We Can Solve the Financial Crisis by Destroying OPEC
There's a way to force the oil cartel to compete with other energy sources.
November 11, 2008 - 12:00 am
The graph below shows a comparison of American oil expenditures with net investment in housing stock.
It can be seen that in 2003 we spent 25% as much on oil as we did on houses. In 2008, we spent over 140%. This is why our housing market has collapsed. It is also why new auto sales have collapsed as well. Indeed the $760 billion increase in our oil payments is fifteen times the $50 billion decline in what we spent on new cars in 2008.
So, as a result of this massive new tax on our economy — by far the largest in American history — the United States is being driven into a recession. But for poor countries, which can afford it even less, the effect of the brutal OPEC global taxation program is much worse.
If we want to avoid complete economic defeat, we need to destroy the oil cartel. This cannot be done through conservation, because — putting aside the difficulty of getting the whole world to agree on conservation — so long as they are the only game in town, the cartel can always counter any conservation program by cutting production to match. The only way to beat them is to break their vertical monopoly by creating fuel choice on a global scale. The U.S. Congress can make this happen with a stroke of the pen, by passing a law requiring that all new cars sold in the United States be flex-fuel vehicles that can run on any combination of gasoline, ethanol, or methanol. The technology is readily available and it only costs about $100 per vehicle.

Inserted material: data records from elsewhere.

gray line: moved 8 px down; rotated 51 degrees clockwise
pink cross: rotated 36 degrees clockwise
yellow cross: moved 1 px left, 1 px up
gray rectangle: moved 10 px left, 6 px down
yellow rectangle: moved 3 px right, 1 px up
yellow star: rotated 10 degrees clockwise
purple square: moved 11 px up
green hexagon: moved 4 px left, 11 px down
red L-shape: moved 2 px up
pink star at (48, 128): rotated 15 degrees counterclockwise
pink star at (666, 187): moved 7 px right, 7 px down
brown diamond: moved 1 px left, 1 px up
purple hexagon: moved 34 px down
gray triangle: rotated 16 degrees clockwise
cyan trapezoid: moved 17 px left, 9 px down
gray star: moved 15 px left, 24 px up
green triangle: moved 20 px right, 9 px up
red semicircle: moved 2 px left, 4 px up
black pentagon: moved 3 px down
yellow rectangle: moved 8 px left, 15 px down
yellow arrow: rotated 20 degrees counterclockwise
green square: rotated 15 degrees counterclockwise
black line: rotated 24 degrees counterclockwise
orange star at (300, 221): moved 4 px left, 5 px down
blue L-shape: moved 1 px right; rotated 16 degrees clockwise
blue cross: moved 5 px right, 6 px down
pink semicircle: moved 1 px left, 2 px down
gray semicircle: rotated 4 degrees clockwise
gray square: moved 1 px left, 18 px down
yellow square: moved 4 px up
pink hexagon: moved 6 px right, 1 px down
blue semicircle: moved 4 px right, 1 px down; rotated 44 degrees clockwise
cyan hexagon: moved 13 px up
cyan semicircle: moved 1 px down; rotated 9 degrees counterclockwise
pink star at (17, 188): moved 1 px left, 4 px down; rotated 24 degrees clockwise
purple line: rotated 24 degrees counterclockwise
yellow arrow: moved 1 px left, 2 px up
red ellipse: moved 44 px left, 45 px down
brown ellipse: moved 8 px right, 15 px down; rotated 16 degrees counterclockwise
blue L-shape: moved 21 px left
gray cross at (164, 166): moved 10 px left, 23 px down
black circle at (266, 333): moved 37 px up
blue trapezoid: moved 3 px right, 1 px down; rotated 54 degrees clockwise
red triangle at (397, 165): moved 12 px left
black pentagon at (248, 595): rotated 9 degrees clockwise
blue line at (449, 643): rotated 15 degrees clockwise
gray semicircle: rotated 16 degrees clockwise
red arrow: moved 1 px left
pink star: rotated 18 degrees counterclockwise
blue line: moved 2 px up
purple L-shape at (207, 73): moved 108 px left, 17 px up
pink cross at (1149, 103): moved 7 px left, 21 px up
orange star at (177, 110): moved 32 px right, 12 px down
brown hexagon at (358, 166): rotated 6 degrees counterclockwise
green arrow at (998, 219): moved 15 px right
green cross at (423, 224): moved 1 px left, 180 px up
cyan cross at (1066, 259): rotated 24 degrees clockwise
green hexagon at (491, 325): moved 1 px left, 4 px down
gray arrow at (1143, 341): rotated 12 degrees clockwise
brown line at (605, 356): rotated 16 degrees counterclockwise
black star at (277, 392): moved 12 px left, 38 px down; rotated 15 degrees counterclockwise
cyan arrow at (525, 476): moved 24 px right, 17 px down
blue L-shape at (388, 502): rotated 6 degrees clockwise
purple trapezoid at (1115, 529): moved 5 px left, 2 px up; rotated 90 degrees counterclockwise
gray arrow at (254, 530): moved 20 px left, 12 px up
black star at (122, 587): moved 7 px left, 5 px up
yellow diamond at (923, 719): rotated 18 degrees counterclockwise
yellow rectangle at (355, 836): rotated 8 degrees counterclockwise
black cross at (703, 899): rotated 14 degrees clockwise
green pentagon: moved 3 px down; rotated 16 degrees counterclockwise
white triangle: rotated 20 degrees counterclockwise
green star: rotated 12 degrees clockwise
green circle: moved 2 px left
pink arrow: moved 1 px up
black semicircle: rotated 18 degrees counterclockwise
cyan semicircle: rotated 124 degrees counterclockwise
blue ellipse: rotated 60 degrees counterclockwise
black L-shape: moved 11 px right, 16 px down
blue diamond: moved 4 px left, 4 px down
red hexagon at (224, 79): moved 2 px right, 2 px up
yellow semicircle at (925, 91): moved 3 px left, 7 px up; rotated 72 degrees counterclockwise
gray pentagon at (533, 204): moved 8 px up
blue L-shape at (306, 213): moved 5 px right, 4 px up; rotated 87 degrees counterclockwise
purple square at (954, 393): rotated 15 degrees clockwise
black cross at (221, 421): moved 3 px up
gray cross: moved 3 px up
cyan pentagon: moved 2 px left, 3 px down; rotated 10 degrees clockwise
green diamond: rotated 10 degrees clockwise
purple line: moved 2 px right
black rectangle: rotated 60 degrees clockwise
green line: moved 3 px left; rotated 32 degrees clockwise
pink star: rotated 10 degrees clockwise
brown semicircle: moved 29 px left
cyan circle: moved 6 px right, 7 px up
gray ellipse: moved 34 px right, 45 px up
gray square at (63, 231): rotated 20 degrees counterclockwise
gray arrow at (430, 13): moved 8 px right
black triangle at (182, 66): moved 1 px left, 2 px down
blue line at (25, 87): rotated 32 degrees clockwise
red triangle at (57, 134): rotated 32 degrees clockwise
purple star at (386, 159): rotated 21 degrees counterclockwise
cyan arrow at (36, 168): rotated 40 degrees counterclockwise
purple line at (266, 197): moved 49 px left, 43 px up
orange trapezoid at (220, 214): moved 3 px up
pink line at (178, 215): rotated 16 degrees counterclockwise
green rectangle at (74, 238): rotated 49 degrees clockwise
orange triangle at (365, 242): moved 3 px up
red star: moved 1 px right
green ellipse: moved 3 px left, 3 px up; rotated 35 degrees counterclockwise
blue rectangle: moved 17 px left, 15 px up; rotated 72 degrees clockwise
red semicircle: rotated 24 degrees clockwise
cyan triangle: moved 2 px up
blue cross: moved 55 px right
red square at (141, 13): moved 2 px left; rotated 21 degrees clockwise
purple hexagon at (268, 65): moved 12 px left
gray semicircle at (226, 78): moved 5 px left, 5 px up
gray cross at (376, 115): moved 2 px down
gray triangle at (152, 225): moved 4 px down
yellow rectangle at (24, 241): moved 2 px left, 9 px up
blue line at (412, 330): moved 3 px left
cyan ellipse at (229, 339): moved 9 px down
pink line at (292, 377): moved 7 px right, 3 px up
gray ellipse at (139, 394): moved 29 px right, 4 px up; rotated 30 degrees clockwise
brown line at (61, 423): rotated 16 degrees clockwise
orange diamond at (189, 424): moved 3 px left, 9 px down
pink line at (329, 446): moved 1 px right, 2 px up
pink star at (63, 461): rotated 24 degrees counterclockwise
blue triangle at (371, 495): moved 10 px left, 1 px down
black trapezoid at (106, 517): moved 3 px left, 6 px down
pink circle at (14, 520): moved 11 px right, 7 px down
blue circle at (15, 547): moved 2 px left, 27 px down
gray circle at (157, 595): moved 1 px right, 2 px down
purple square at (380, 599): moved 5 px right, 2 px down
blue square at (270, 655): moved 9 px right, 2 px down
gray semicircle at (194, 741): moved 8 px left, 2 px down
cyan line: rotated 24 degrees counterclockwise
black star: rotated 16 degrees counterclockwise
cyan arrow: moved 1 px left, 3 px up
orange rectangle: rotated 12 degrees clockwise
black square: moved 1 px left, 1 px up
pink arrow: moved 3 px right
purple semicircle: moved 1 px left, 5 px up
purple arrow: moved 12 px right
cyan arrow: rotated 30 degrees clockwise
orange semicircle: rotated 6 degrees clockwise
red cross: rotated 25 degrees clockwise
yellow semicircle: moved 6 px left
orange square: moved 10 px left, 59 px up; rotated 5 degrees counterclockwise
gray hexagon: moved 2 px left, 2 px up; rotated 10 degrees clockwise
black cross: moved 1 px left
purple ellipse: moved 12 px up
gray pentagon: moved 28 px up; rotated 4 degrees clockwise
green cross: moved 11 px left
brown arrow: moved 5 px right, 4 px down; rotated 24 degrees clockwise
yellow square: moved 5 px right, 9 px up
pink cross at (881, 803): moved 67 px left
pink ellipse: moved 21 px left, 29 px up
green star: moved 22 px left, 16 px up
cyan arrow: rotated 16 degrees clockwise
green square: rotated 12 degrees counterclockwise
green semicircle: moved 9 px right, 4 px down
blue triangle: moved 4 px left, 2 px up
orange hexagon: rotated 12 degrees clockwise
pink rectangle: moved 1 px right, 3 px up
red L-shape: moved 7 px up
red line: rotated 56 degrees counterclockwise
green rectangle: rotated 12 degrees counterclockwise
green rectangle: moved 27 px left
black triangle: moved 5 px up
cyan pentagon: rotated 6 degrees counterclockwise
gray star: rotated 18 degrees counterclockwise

By making America a flex-fuel vehicle market, we will effectively make flex-fuel the international standard, as all significant foreign car-makers would be impelled to convert their lines over as well. Around the world, gasoline would be forced to compete at the pump against alcohol fuels made from any number of sources. These include current commercial crops like corn and sugar; cellulosic ethanol made from crop residues and weeds; methanol, which can be made from any kind of biomass without exception; as well as coal, natural gas, and recycled urban trash. By creating such an open-source fuel market, we can enormously expand and diversify humanity’s fuel resource base, protecting all nations from continued blackmail, robbery, and indeed, in some cases, starvation, induced by the oil cartel.
If we fail to do so, we are going to be taxed into depression.